Stuart’s own journey to launch AxGen has been something of a marathon — with a few wrong turns along the way.
He set out in 2008 to find the “superhero gene” that made some athletes so physically big and strong. That was a failure, but opened the door to this venture.
“In 2008 I was studying aging and had lunch with a former NFL player and came up with the idea of doing sports genetics,” he says.
“We did a test of 100 NFL players to find out why they were big and strong. It was one of the dumbest things I’ve ever done. I was speaking to Andy Alleman who was the guard for the Kansas City Chiefs. He was the biggest, strongest guy on the field — 6ft 5in and as strong as a mountain. But his DNA was for somebody short with no power. But then we started talking about some of his risk for injuries and he became completely engaged.
“And I talked to another guy about his risk for knee injury and he said that would have been key for him deciding when to retire. He was 35 and in pain and decided on retirement, but through this test if he knew he was unlikely to get osteoarthritis in his 50s, he would have played for another year and got his biggest paycheck. So these tests that cost $150 could mean the difference between millions of dollars.”
Stuart admits quitting his secure job as a Professor of Developmental Biology at Stanford to leap into the unknown was “not that sane.” But his reasons for doing so are inspiring, whatever our own personal goals.

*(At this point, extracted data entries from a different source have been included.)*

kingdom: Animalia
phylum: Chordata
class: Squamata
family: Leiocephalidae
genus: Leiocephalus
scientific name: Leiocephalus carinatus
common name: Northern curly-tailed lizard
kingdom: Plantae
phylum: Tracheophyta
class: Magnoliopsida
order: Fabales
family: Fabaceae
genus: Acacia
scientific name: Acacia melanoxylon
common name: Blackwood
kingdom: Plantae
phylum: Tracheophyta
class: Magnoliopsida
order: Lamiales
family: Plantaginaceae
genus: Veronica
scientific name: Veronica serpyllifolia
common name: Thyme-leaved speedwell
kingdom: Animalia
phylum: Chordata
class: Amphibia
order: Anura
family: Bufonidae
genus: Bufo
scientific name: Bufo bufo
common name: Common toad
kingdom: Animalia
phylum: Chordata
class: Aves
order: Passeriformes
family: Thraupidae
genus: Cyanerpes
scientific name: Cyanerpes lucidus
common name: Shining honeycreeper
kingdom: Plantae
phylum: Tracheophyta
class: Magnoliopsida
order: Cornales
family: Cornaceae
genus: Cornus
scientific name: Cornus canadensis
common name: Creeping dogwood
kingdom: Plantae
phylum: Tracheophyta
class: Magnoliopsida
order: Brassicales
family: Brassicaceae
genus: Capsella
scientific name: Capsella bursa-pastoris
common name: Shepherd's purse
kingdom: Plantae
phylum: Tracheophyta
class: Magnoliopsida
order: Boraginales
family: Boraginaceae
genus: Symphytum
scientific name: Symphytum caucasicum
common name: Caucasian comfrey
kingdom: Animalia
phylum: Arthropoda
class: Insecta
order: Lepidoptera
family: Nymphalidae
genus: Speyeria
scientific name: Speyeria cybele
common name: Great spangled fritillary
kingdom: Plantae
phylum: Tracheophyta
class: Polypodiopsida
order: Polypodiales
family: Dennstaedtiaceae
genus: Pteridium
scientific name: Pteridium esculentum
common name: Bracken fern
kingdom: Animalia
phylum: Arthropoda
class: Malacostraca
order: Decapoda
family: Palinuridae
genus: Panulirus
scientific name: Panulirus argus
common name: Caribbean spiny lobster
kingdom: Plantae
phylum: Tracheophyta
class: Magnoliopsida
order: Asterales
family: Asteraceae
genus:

He says: “I was a full professor at Stanford with tenure and all the security in the world.
“But I envision myself to have the spirit of an explorer. That’s what a research professor is supposed to do. To go where no scientist has gone before and do something brand new. There’s nobody doing this kind of research into the genetics of sports injuries. And it’s super easy to apply, direct to application.
“So I thought: ‘Do I start a company to try to apply this and make it widespread and useful for athletes or do I stay with my academic job?’ It doesn’t make too much sense and it’s not that sane but because I wanted to be an explorer I saw an opportunity and felt I had to do it.
“When the old time guys were sailing in their ships towards the new world, they didn’t know it was the new world. And when I think it’s going to be a new world, I don’t know that I’m not going to go sailing off the edge of a cliff.
“But there are some people that would just rather try than stay safe.”